Rapporten en zaakverslagen
Verzoek verslag aan te passen niet gehonoreerd
24-02-2016
Begin september 2015 vindt er een vergadering van de commissie Ruimtelijke Ordening (hierna: RO) van de gemeenteraad van Amsterdam plaats. Eind september zou het verslag van deze commissievergadering worden vastgesteld. Een paar dagen voor deze vaststelling laat een man per e-mail aan de griffier en alle commissieleden weten dat het (concept)verslag volgens hem op een belangrijk punt niet juist is. Om dit te kunnen toelichten, krijgt hij tijdens de vergadering van eind september 1 minuut spreektijd. Geen enkel commissielid reageert volgens hem op het correctievoorstel/inspreekbijdrage. Het verslag wordt vervolgens vastgesteld. Omdat ook dit laatste verslag zonder de correctie wordt vastgesteld, wendt hij zich tot de Gemeentelijke Ombudsman.

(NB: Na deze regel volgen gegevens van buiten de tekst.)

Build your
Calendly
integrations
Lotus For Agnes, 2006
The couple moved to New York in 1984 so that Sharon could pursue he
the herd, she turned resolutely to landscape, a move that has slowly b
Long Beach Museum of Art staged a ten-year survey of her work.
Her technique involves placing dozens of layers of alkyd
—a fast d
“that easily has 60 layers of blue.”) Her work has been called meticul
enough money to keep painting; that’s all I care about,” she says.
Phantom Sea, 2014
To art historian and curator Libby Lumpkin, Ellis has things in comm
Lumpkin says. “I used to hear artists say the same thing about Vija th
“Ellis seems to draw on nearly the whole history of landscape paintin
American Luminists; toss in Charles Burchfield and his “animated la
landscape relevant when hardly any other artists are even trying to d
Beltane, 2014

Naar aanleiding van het verhaal van man doet de ombudsman navraag bij de gemeente. De gemeente laat de ombudsman weten dat het recht om wijzigingen voor te stellen enkel toekomt aan de leden van de raadscommissie, de voorzitter en de portefeuillehouder (wethouder). Insprekers kunnen wel contact opnemen met leden van de commissie om een voorstel tot wijziging van het verslag onder de aandacht te brengen. Het is echter niet mogelijk het verslag te corrigeren nadat het in de vergadering is vastgesteld. De gemeente geeft aan dat het verslag van de vergadering van begin september is vastgesteld, zonder dat de leden de door de man voorstelde wijzing hebben overgenomen. Zijn inbreng is echter wel overgenomen in het verslag van de vergadering van eind september. Het verslag van de commissievergaderingen is alleen niet woordelijk. Dat de man letterlijke bewoordingen niet terugleest in het verslag kan dus kloppen. Verder vertelt de gemeente dat de commissiegriffier diverse malen contact heeft gehad met de man. De man is toen uitgelegd dat een inspreker geen mogelijkheid heeft voorstellen tot wijziging van het verslag te doen, maar dat hij wel de mogelijkheid heeft de leden te bewegen zijn voorstel over te nemen. In het geval van de man heeft de voorzitter ervoor gekozen om bij wijze van uitzondering tijdens de vergadering van eind september 2015 aandacht te vragen voor zijn voorstel om het verslag van begin september 2015 te wijzigen. De voorzitter heeft in de vergadering uitgelegd dat de leden van de commissie, na het beluisteren van de inbreng van de man, de gelegenheid hebben om de voorgestelde wijziging over te nemen. Geen van de leden, de voorzitter of de portefeuillehouder besloot na het beluisteren van zijn inbreng de voorgestelde wijziging over te nemen. De gemeente herkent zich dan ook niet in de klacht van de man dat er niet door de voorzitter van de commissie en de griffier gereageerd is op de verzoeken om het verslag aan te passen.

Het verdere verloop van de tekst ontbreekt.